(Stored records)
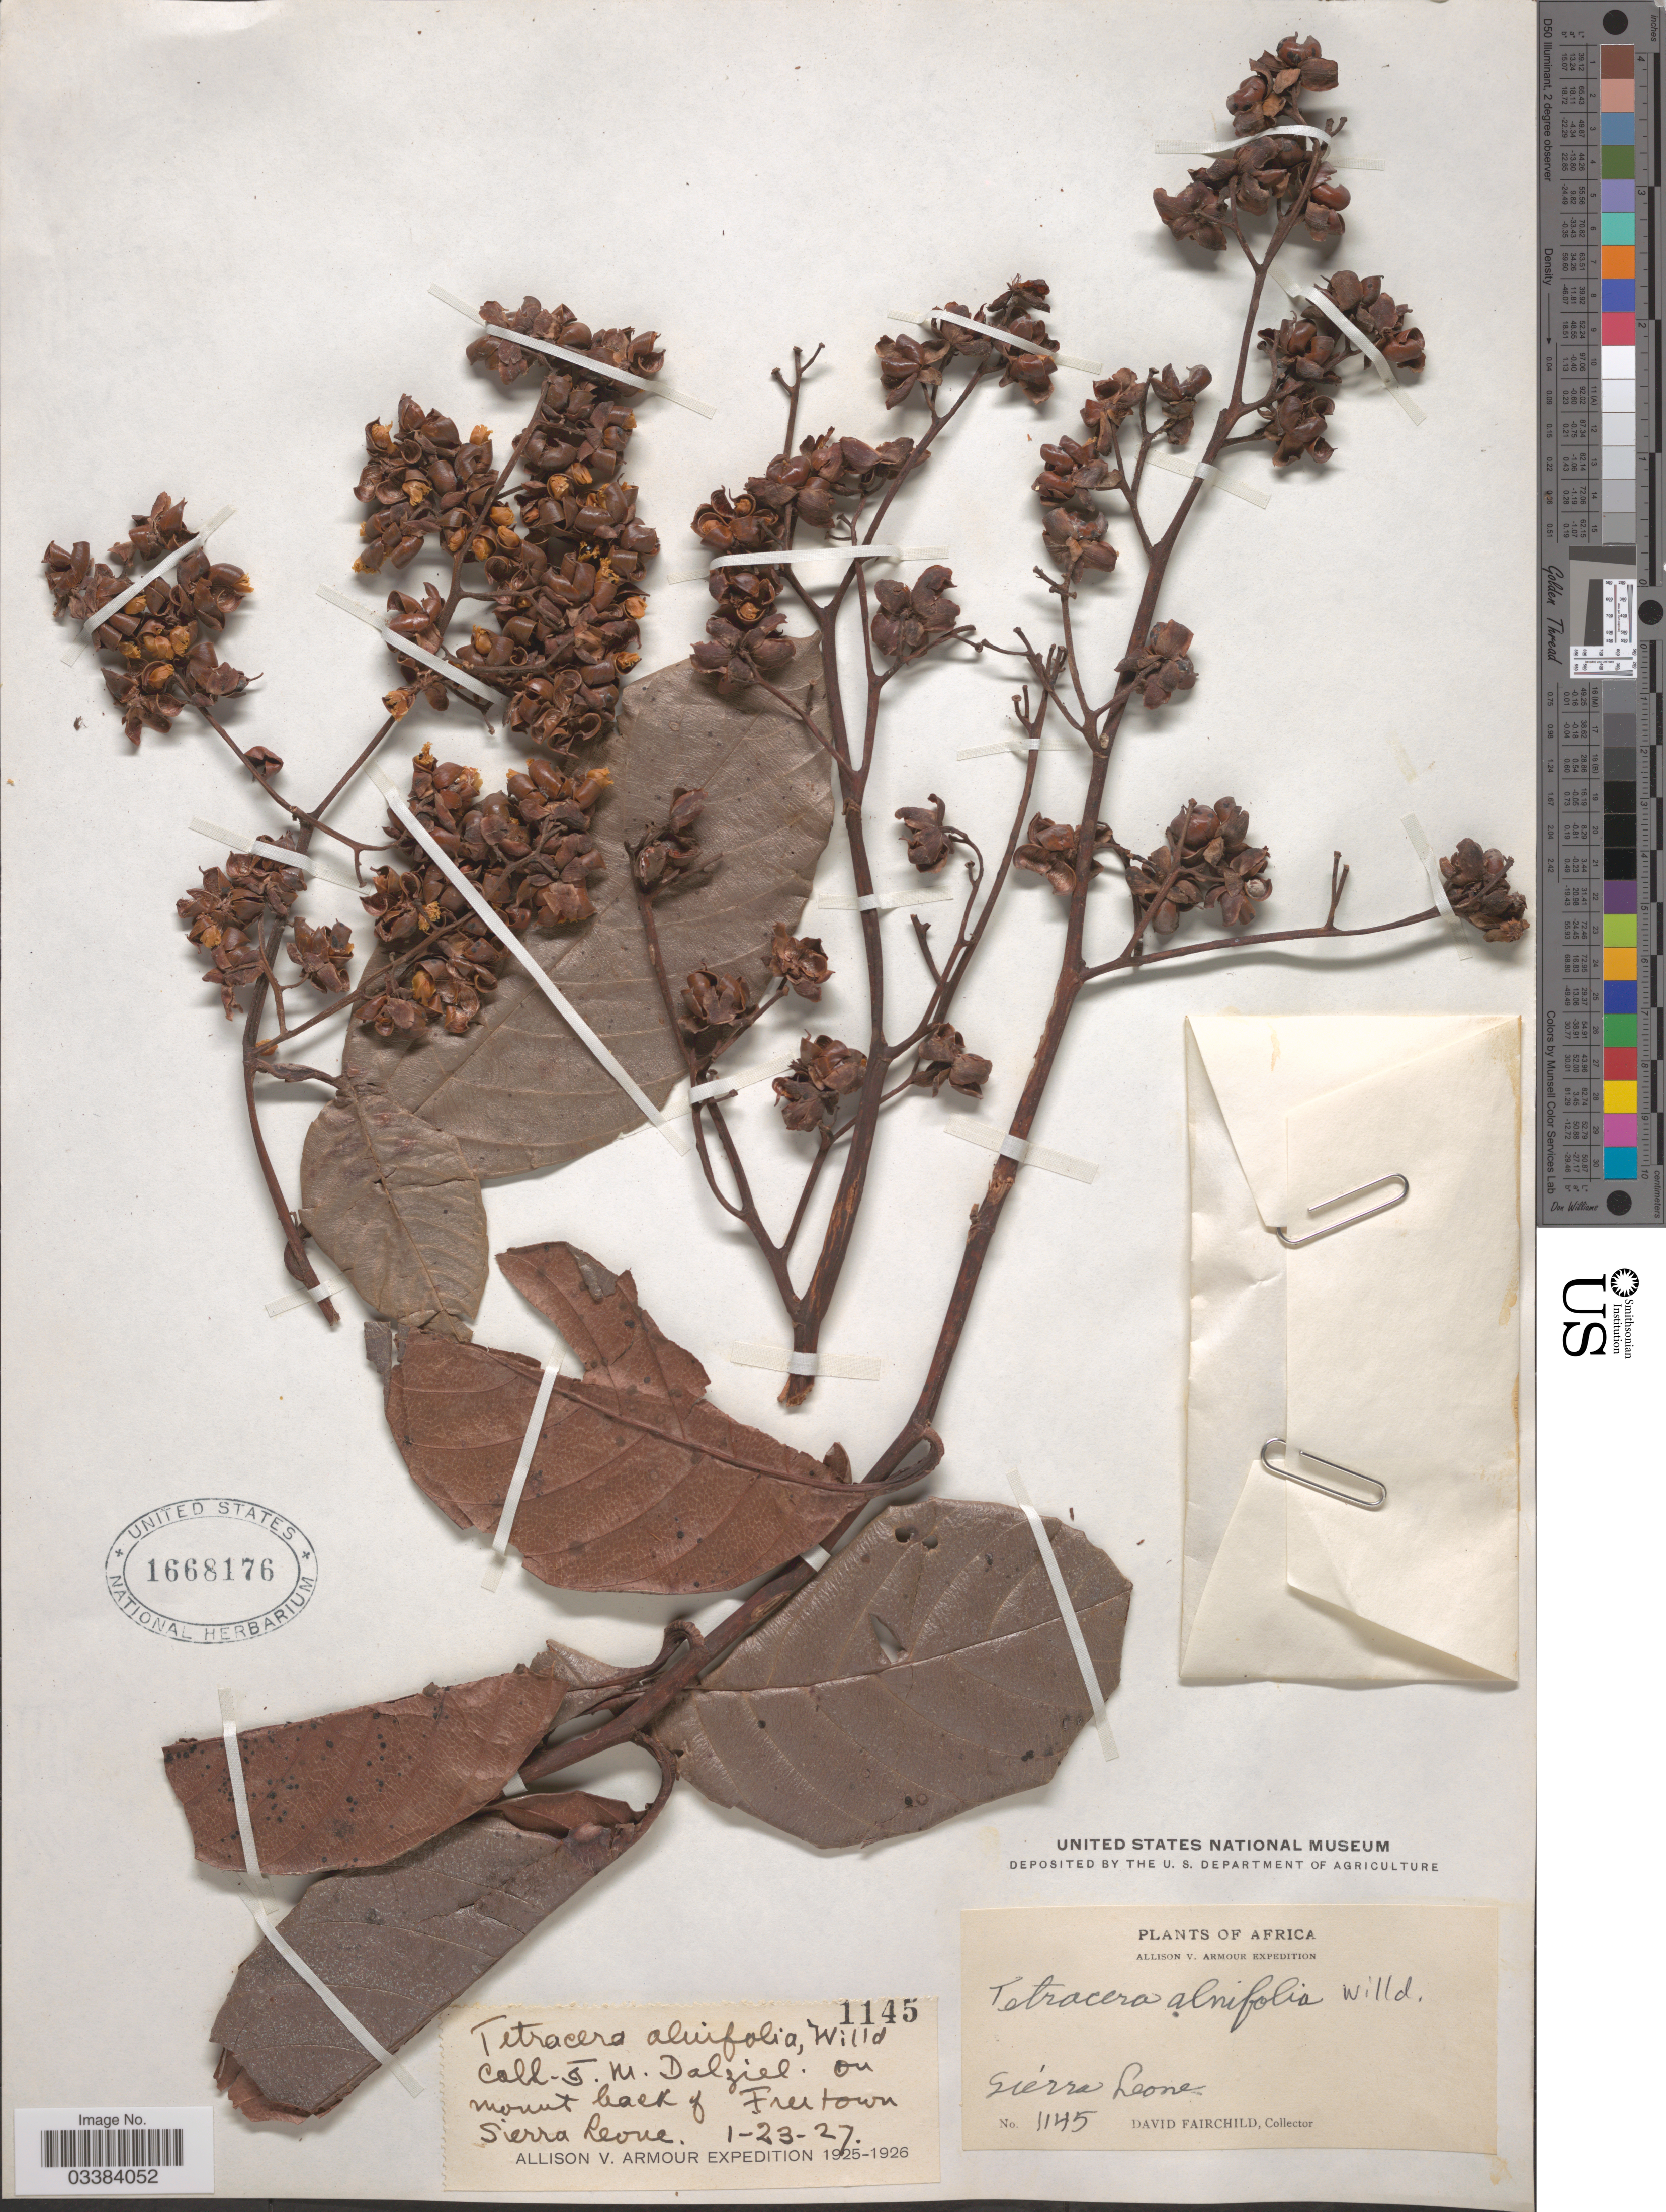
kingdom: Plantae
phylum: Tracheophyta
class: Magnoliopsida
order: Dilleniales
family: Dilleniaceae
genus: Tetracera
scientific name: Tetracera alnifolia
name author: Willd.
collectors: D. Fairchild & J. Dalziel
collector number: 1145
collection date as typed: Transcribed d/m/y: 23/1/27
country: Sierra Leone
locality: On mount back of Freitown.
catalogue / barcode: US 1668176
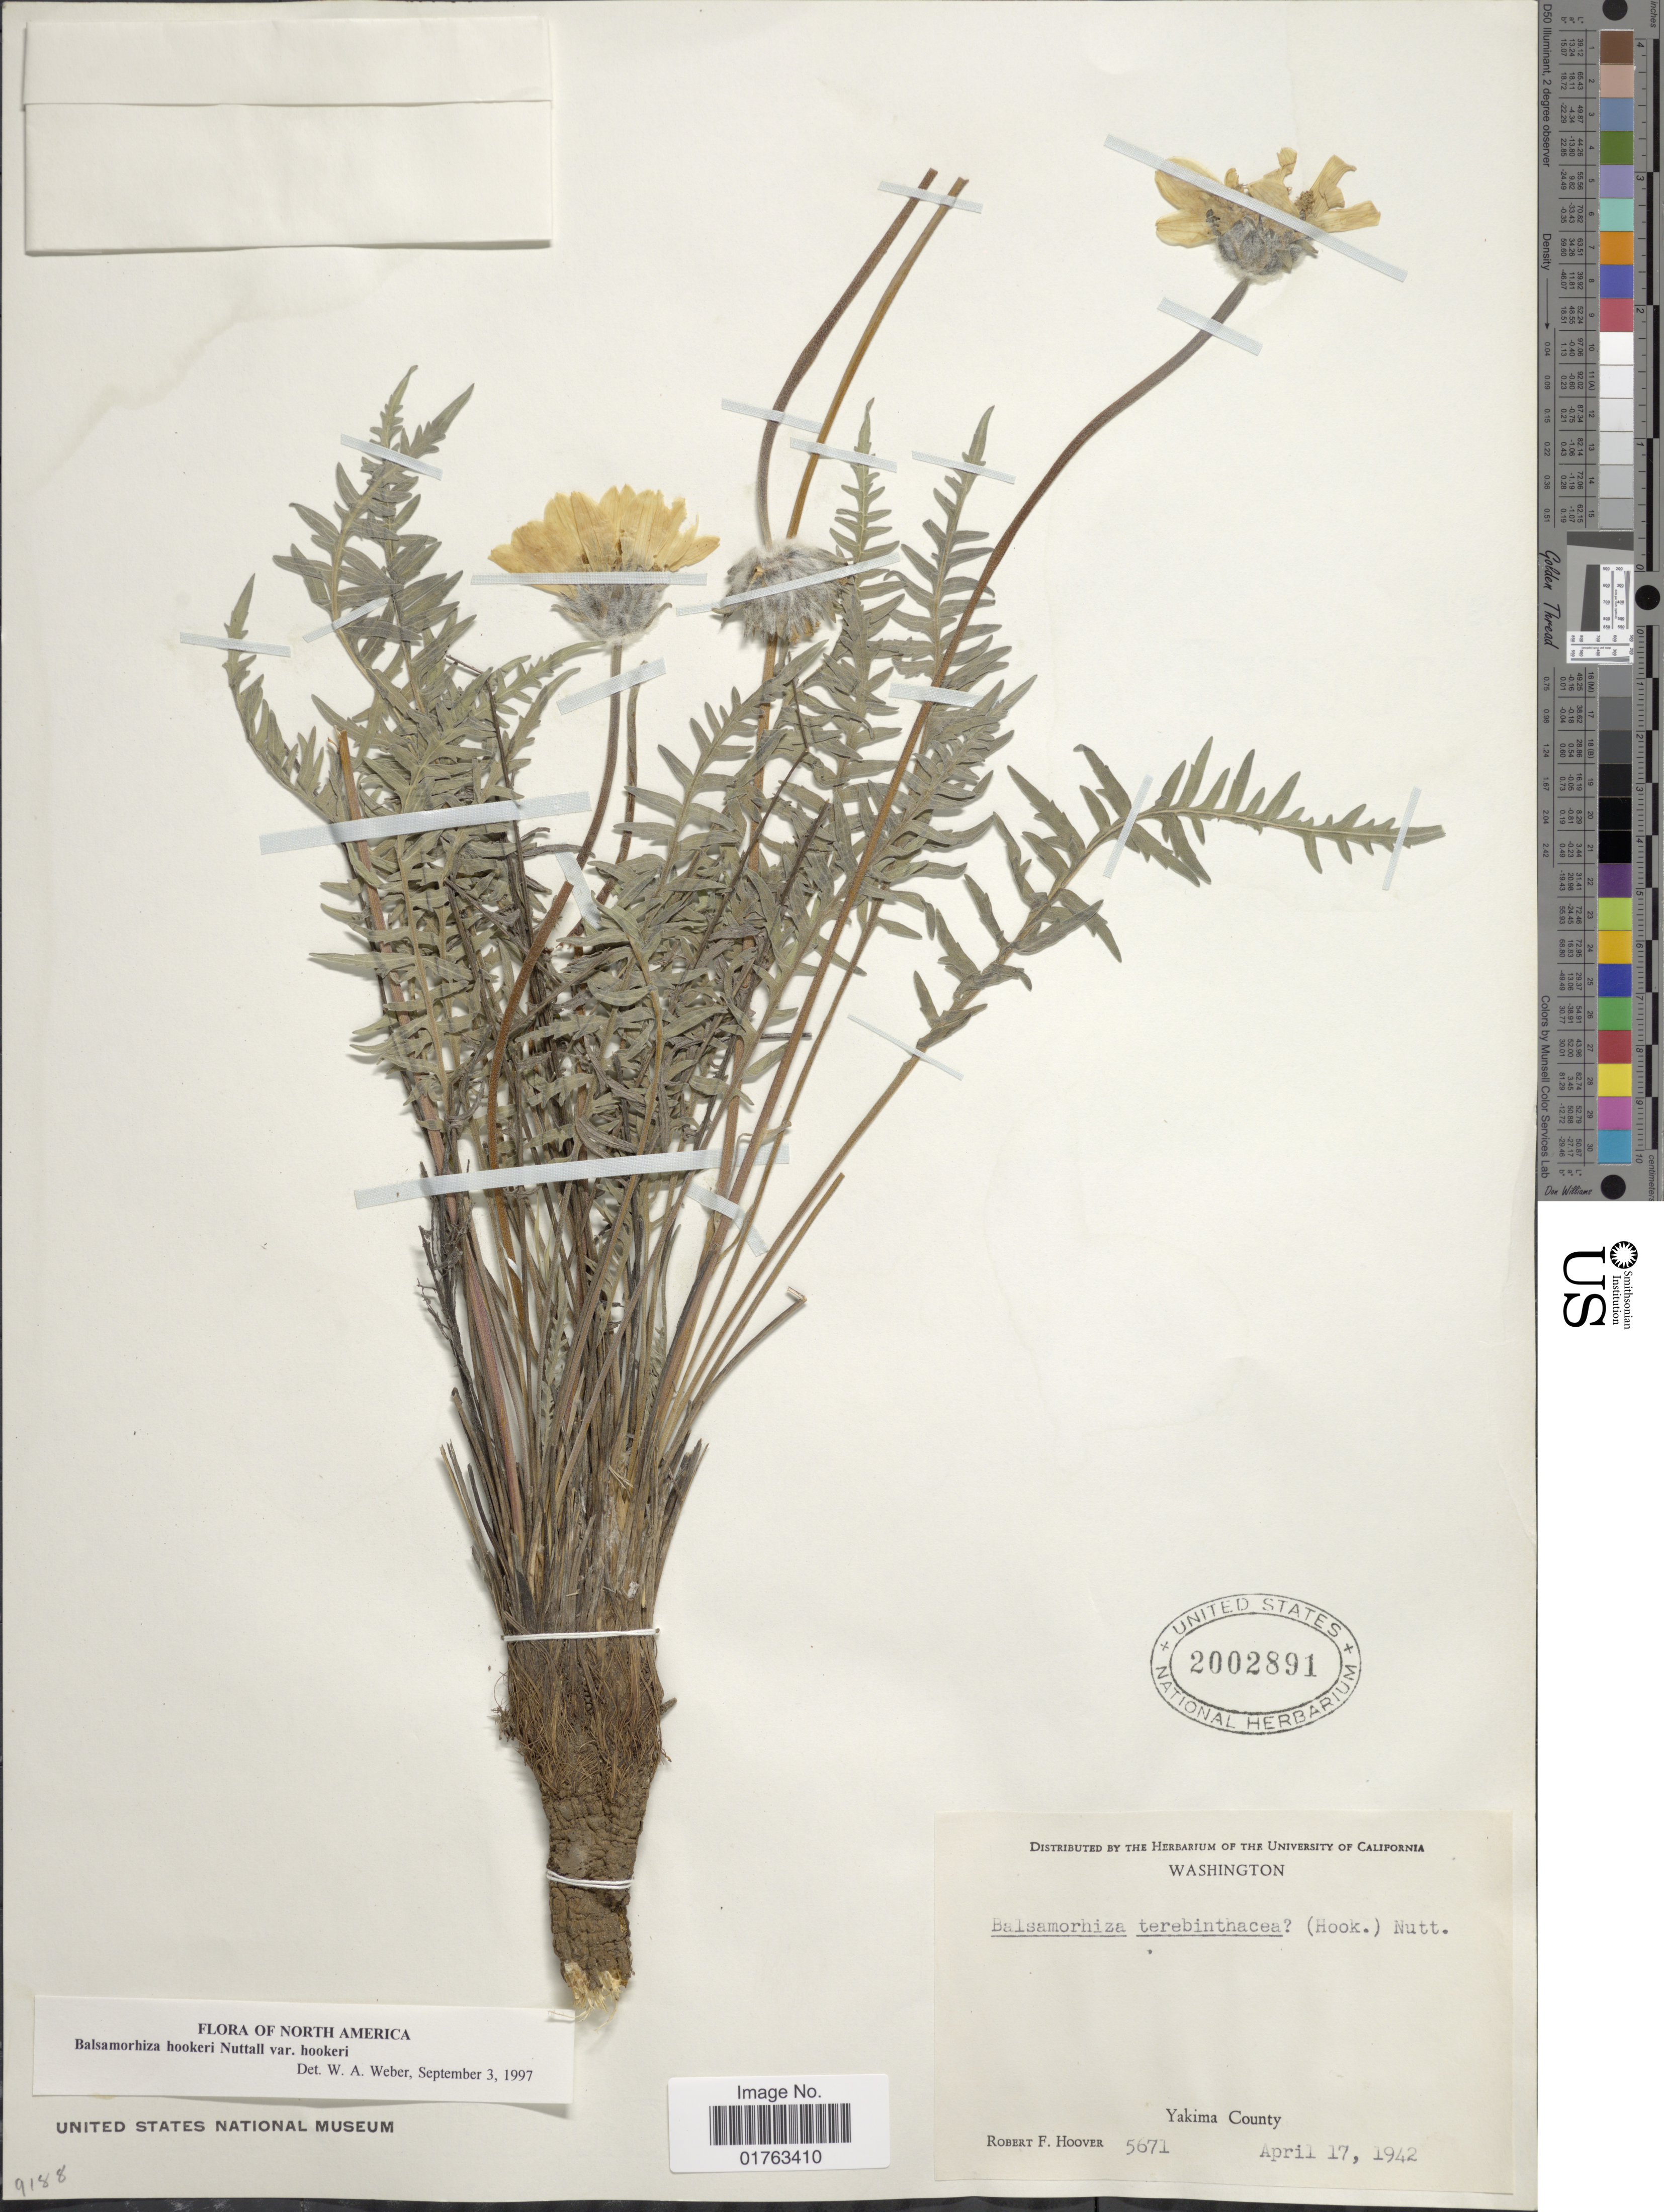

WHAT THE TASK REQUIRES: Rewrite the part of the entries that opens with the line containing "name author: Willd." and runs through the end of the entries as a Markdown table with the columns Row and Line, one line per row with its row number. Leave out blank lines and the pictures.

ANSWER TO THE PROBLEM:
| Row | Line |
|---|---|
| 1 | name author: Willd. |
| 2 | collectors: D. Fairchild & J. Dalziel |
| 3 | collector number: 1145 |
| 4 | collection date as typed: Transcribed d/m/y: 23/1/27 |
| 5 | country: Sierra Leone |
| 6 | locality: On mount back of Freitown. |
| 7 | catalogue / barcode: US 1668176 |